When her father was ready to depart for his office in the Hastings Block—the most imposing office building in Remsen City, Jane announced a change of mind.

"I'll ride, instead," said she. "I need the exercise, and the day isn't too warm."

"All right," said Martin Hastings grumpily. He soon got enough of anyone's company, even of his favorite daughter's. Through years of habit he liked to jog about alone, revolving in his mind his business affairs—counting in fancy his big bundles of securities, one by one, calculating their returns past, present and prospective—reviewing the various enterprises in which he was dominant factor, working out schemes for getting more profit here, for paying less wages there, for tightening his grip upon this enterprise, for dumping his associates in that, for escaping with all the valuable assets from another. His appearance, as he and his nag dozed along the highroad, was as deceptive as that of a hive of bees on a hot day—no signs of life except a few sleepy workers crawling languidly in and out at the low, broad crack-door, yet within myriads toiling like mad.

Jane went up to dress. She had brought an Italian maid with her from Florence, and a mass of baggage that had given the station loungers at Remsen City something to talk about, when there was a dearth of new subjects, for the rest of their lives. She had transformed her own suite in the second story of the big old house into an appearance of the quarters of a twentieth century woman of wealth and leisure. In the sitting room were books in four languages; on the walls were tasteful reproductions of her favorite old masters. The excellence of her education was attested not by the books and pictures but by the absence of those fussy, commonplace draperies and bits of bric-a-brac where—with people of no taste and no imagination furnish their houses because they can think of nothing else to fill in the gaps.

Many of Jane's ways made Sister Martha uneasy.

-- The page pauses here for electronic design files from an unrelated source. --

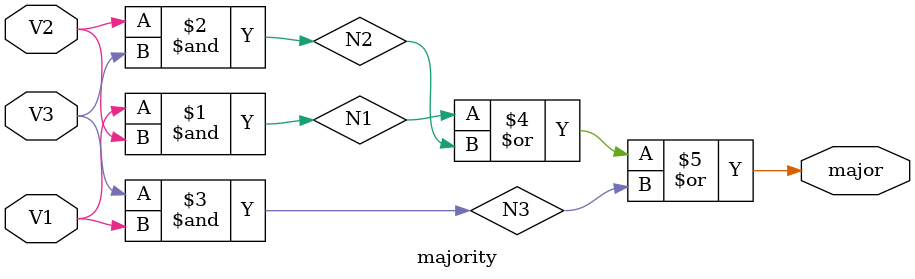
<source format=v>
module majority (major, V1, V2, V3);
    output major;
    input V1, V2, V3;
    wire N1, N2, N3;

    and     A0 (N1, V1, V2),
            A1 (N2, V2, V3),
            A2 (N3, V3, V1);
    or Or0 (major, N1, N2, N3);   
endmodule
</source>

For Martha, while admitting that Jane through superior opportunity ought to know, could not believe that the "right sort" of people on the other side had thrown over all her beloved formalities and were conducting themselves distressingly like tenement-house people. For instance, Martha could not approve Jane's habit of smoking cigarettes—a habit which, by one of those curious freaks of character, enormously pleased her father. But—except in one matter—Martha entirely approved Jane's style of dress. She hastened to pronounce it "just too elegant" and repeated that phrase until Jane, tried beyond endurance, warned her that the word elegant was not used seriously by people of the "right sort" and that its use was regarded as one of those small but subtle signs of the loathsome "middle class."

The one thing in Jane's dress that Martha disapproved—or, rather, shied at—was her riding suit. This was an extremely noisy plaid man's suit—for Jane rode astride. Martha could not deny that Jane looked "simply stunning" when seated on her horse and dressed in that garb with her long slim feet and graceful calves encased in a pair of riding boots that looked as if they must have cost "something fierce." But was it really "ladylike"? Hadn't Jane made a mistake and adopted a costume worn only by the fashionables among the demi-mondaines of whom Martha had read and had heard such dreadful, delightful stories?

It was the lively plaid that Miss Hastings now clad herself in. She loved that suit. Not only did it give her figure a superb opportunity but also it brought out new beauties in her contour and coloring. And her head was so well shaped and her hair grew so thickly about brow and ears and nape of neck that it looked full as well plaited and done close as when it was framing her face and half concealing, half revealing her charming ears in waves of changeable auburn. After a lingering—and pardonably pleased—look at herself in a long mirror, she descended, mounted and rode slowly down toward town.

The old Galland homestead was at the western end of town—in a quarter that had become almost poor. But it was so dignified and its grounds were so extensive that it suggested a manor house with the humble homes of the lord's dependents clustering about it for shelter. To reach it Jane had to ride through two filthy streets lined with factories. As she rode she glanced at the windows, where could be seen in dusty air girls and boys busy at furiously driven machines—machines that compelled their human slaves to strain every nerve in the monotonous task of keeping them occupied. Many of the girls and boys paused long enough for a glance at the figure of the man-clad girl on the big horse.

Jane, happy in the pleasant sunshine, in her beauty and health and fine raiment and secure and luxurious position in the world, gave a thought of pity to these imprisoned young people. "How lucky I am," she thought, "not to have been born like that. Of course, we all have our falls now and then. But while they always strike on the hard ground, I've got a feather bed to fall on."